TO DO
In the records below, find the line holding "[123,346,804,361] [124,378,306,392] //" and the line holding "(764, 754) none". Set down both, with every line between them, exactly.

THE INPUT
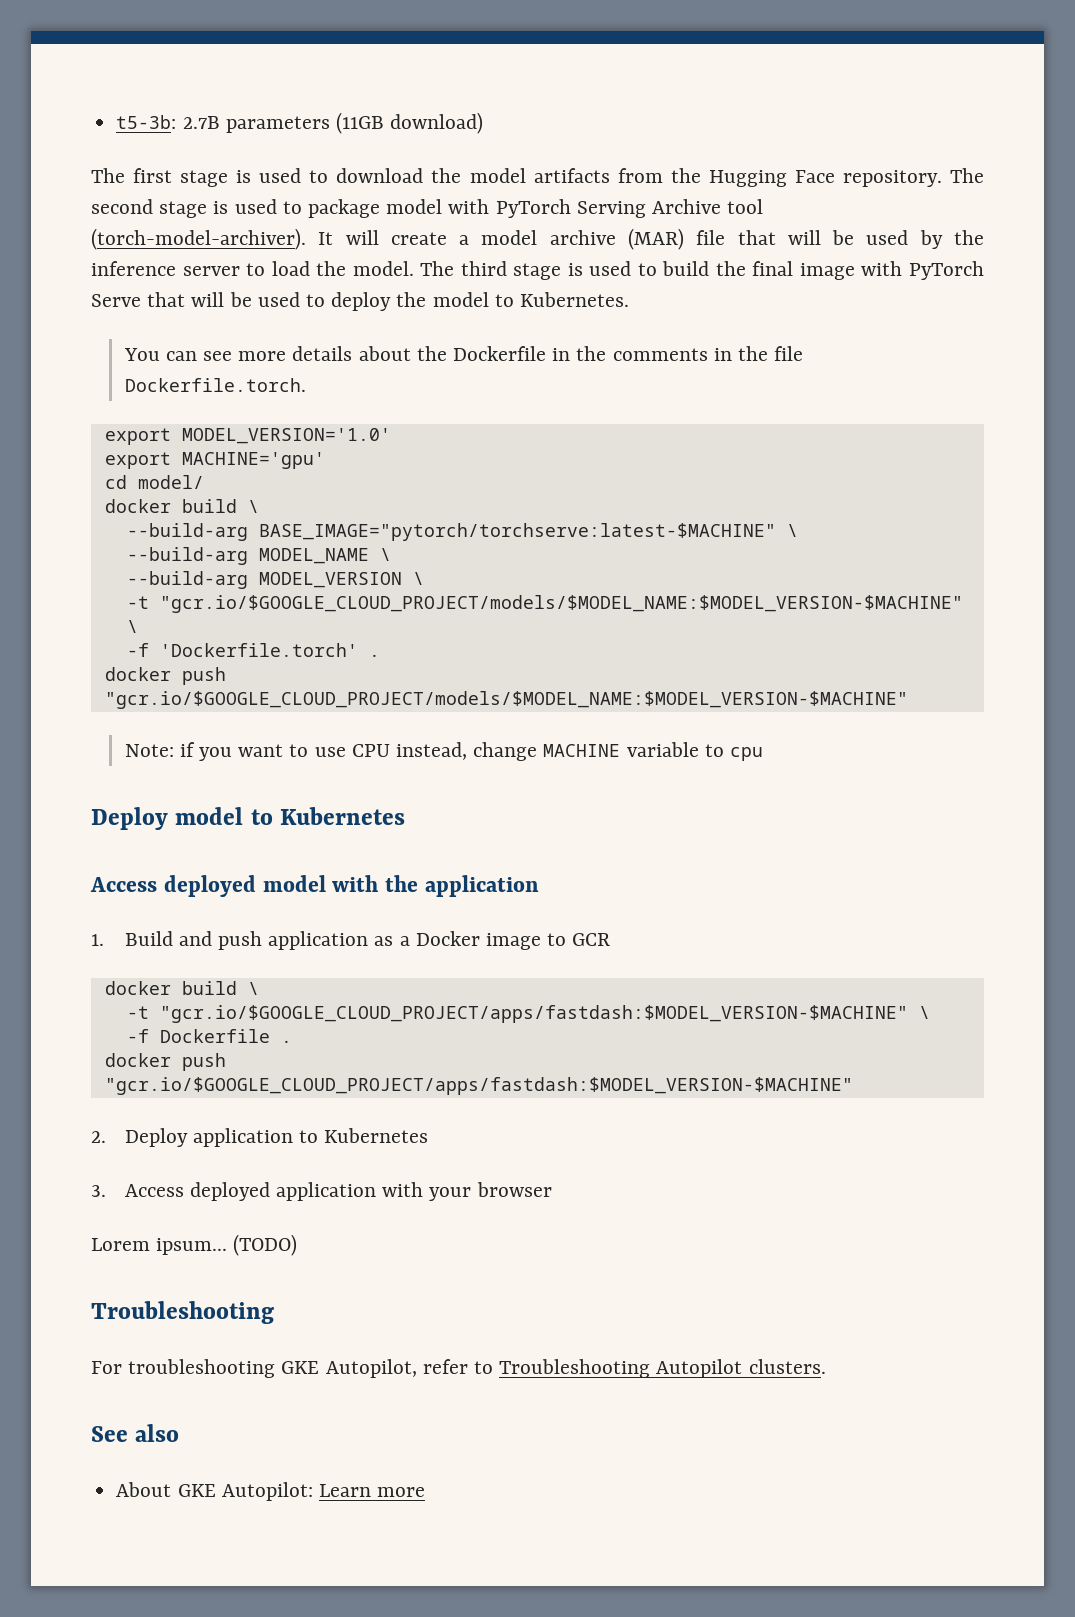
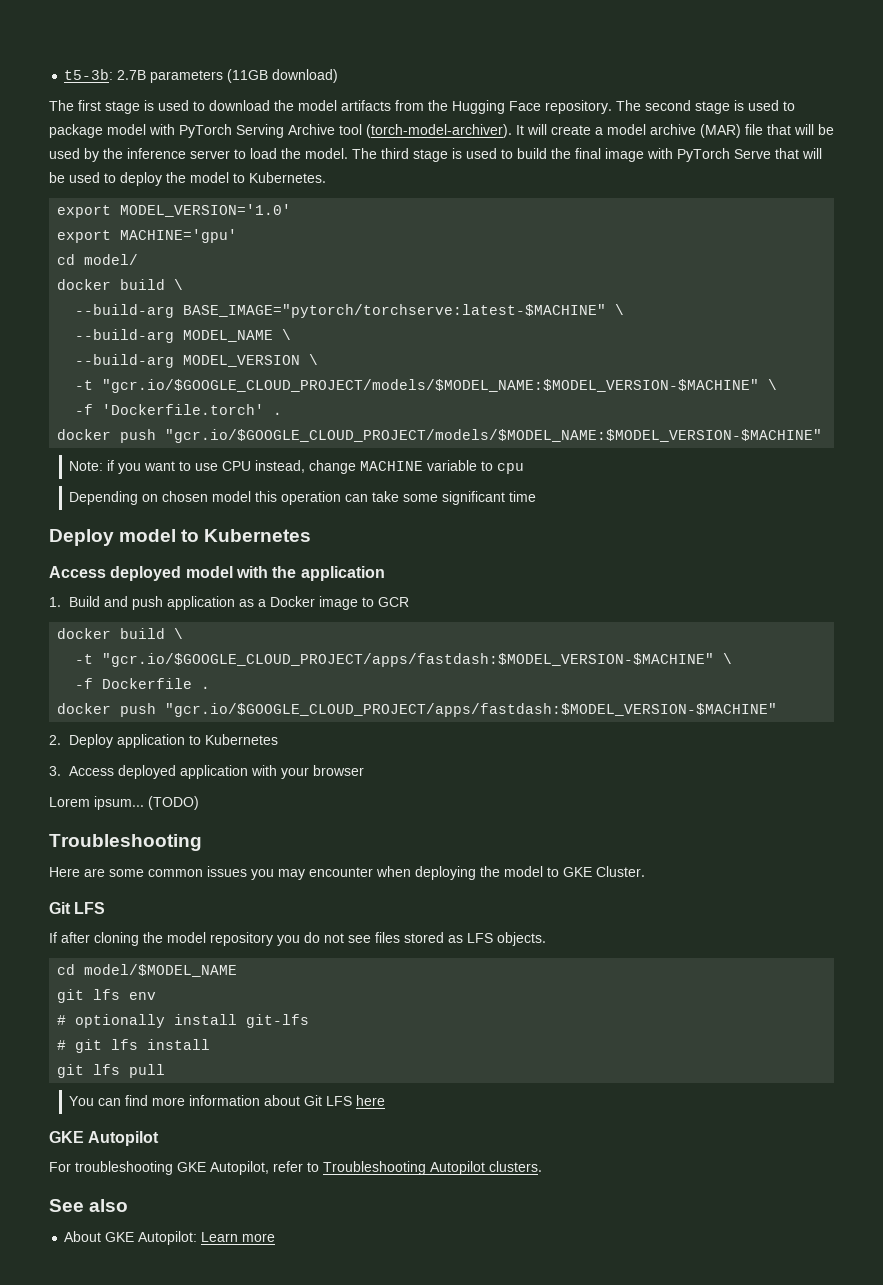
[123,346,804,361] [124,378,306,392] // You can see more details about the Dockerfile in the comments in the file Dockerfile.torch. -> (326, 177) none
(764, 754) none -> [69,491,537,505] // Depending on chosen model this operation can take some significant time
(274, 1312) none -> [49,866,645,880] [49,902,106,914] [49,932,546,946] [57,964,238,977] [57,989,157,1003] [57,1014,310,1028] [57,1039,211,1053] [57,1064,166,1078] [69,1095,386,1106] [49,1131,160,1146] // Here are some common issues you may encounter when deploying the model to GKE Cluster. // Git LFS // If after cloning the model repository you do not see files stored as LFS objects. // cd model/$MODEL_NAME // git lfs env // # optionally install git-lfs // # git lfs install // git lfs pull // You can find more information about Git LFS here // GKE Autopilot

---

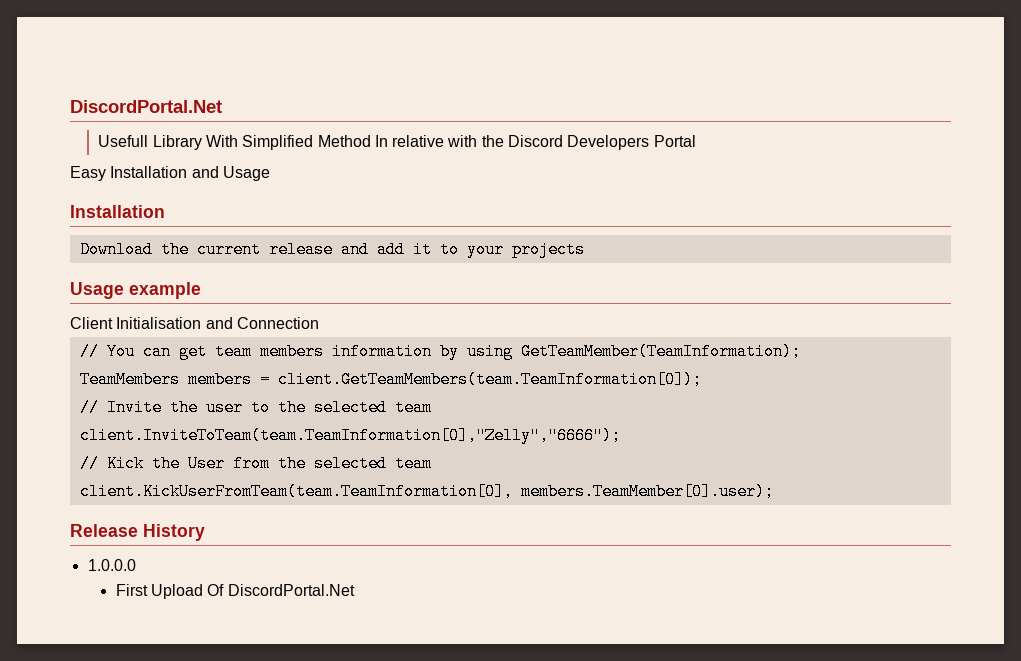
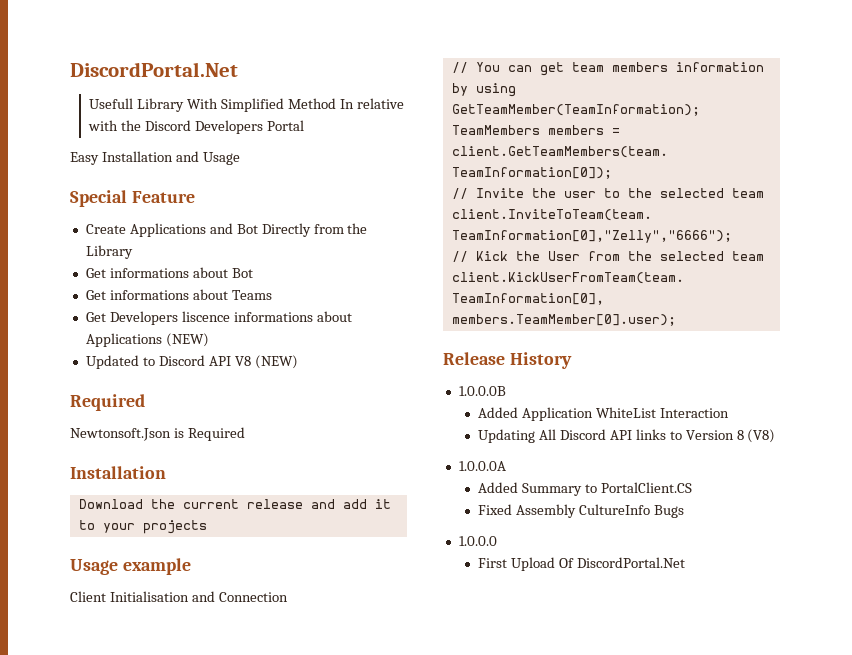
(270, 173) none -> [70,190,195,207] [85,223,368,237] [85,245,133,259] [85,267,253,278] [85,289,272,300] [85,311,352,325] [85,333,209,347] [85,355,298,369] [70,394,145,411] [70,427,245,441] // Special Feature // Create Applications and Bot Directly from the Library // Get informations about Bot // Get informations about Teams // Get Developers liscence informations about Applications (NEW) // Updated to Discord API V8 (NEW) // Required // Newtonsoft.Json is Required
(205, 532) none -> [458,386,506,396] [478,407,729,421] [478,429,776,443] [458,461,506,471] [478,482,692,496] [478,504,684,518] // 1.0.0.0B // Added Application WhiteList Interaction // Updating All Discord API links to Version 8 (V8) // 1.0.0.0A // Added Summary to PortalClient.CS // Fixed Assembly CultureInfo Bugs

RESULT OF THIS TASK
[123,346,804,361] [124,378,306,392] // You can see more details about the Dockerfile in the comments in the file Dockerfile.torch. -> (326, 177) none
(764, 754) none -> [69,491,537,505] // Depending on chosen model this operation can take some significant time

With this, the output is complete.